GIVEN PROBLEM ▸ Copy out the text lines of every item exactly, leaving out the pictures.

DATA EXCERPTS ▸

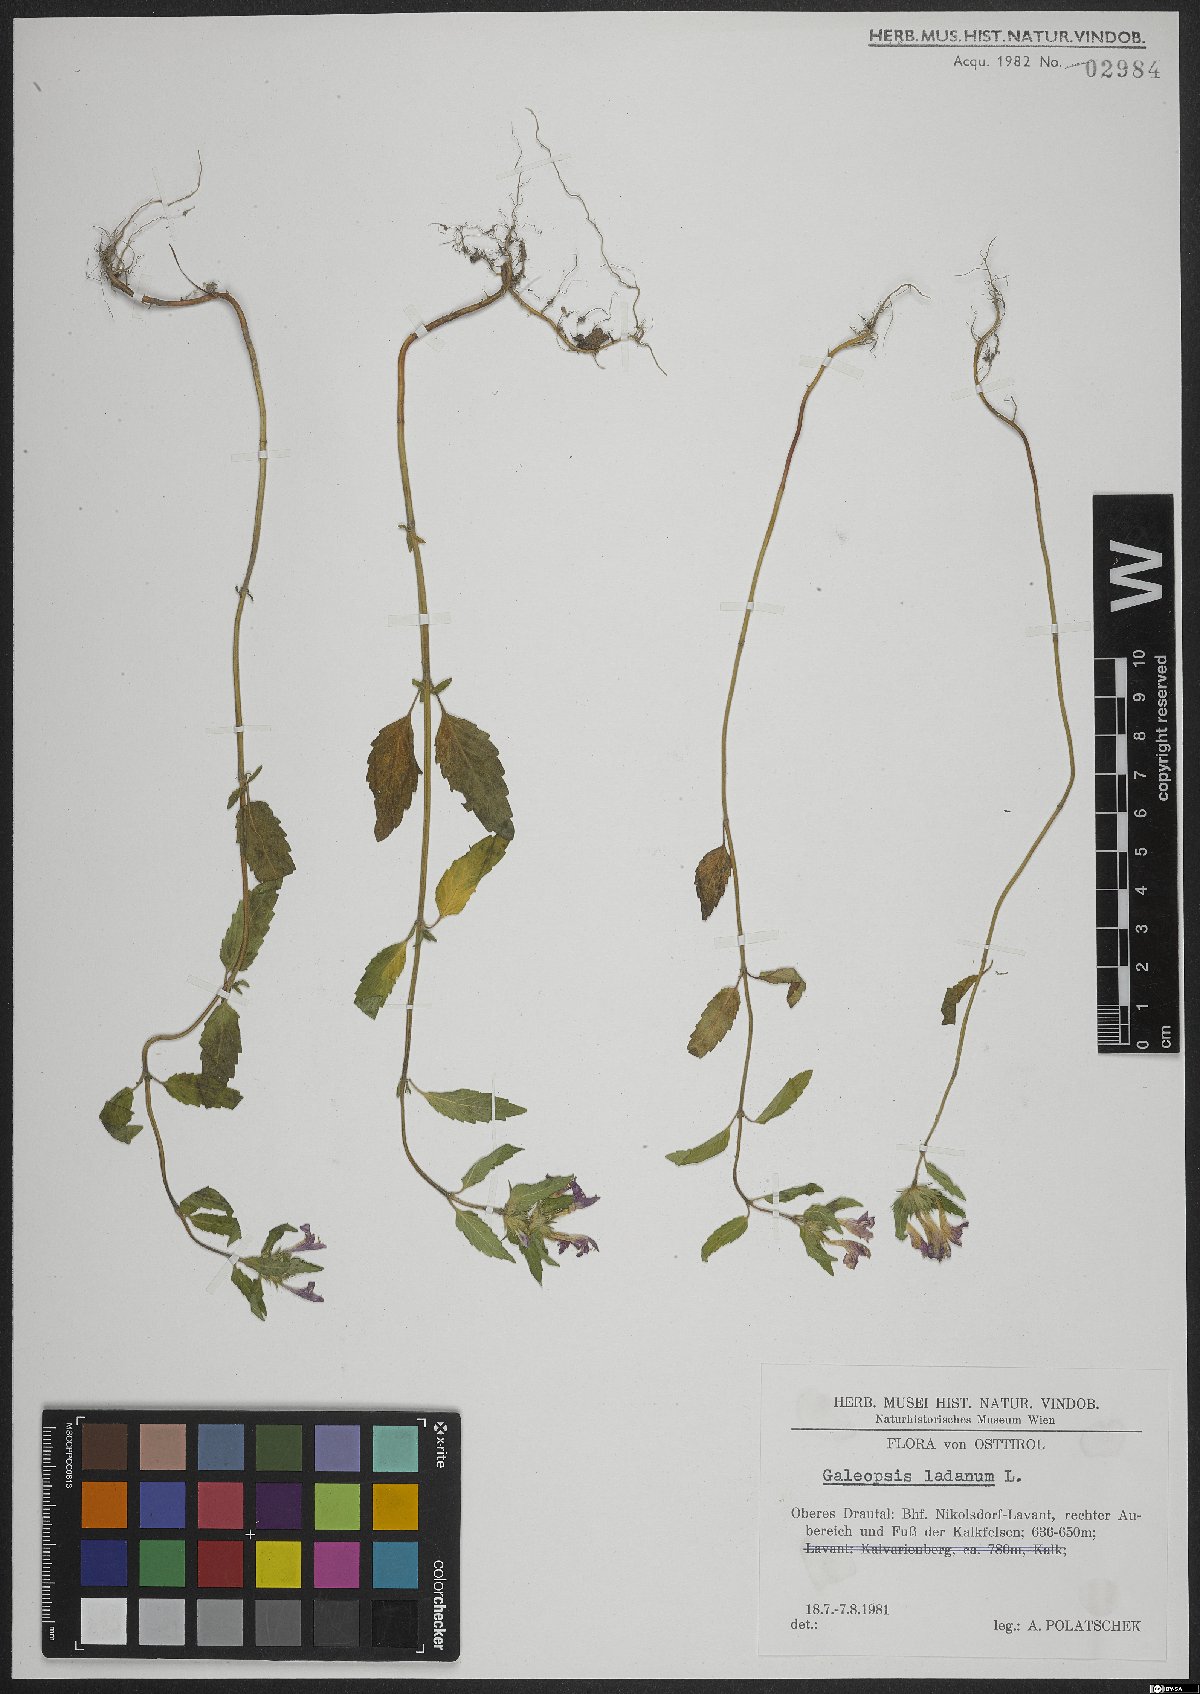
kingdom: Plantae
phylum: Tracheophyta
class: Magnoliopsida
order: Lamiales
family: Lamiaceae
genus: Galeopsis
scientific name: Galeopsis ladanum
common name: Broad-leaved hemp-nettle
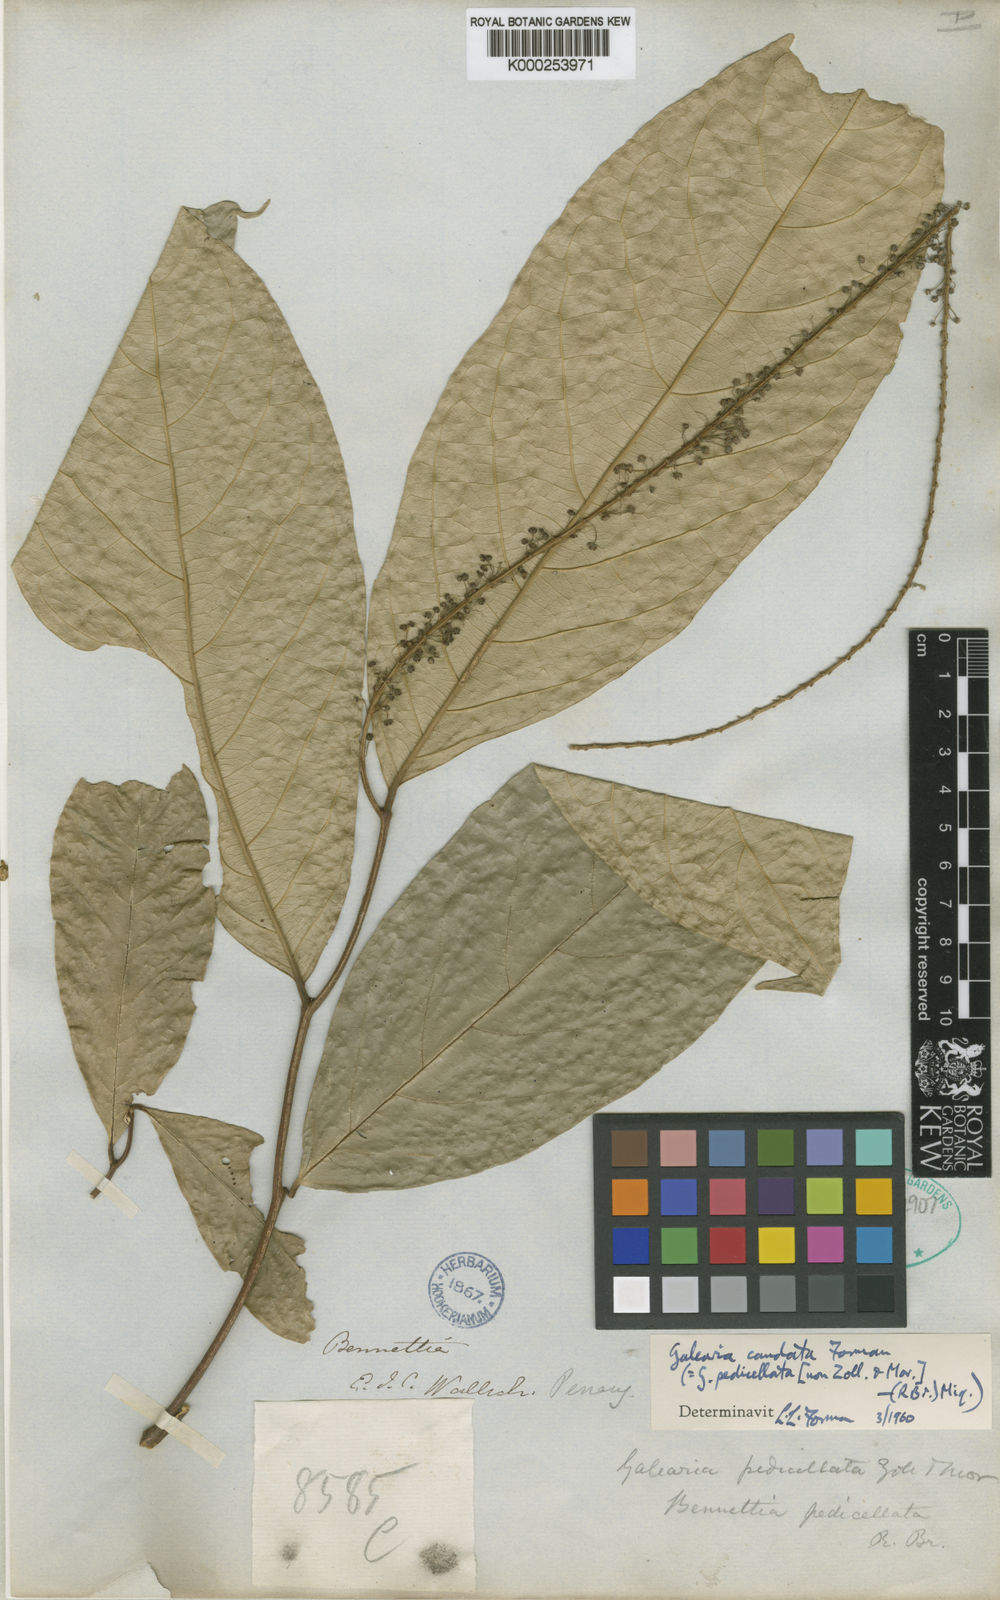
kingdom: Plantae
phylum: Tracheophyta
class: Magnoliopsida
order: Malpighiales
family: Pandaceae
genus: Galearia
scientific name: Galearia fulva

TASK RESPONSE ▸
kingdom: Plantae
phylum: Tracheophyta
class: Magnoliopsida
order: Lamiales
family: Lamiaceae
genus: Galeopsis
scientific name: Galeopsis ladanum
common name: Broad-leaved hemp-nettle
kingdom: Plantae
phylum: Tracheophyta
class: Magnoliopsida
order: Malpighiales
family: Pandaceae
genus: Galearia
scientific name: Galearia fulva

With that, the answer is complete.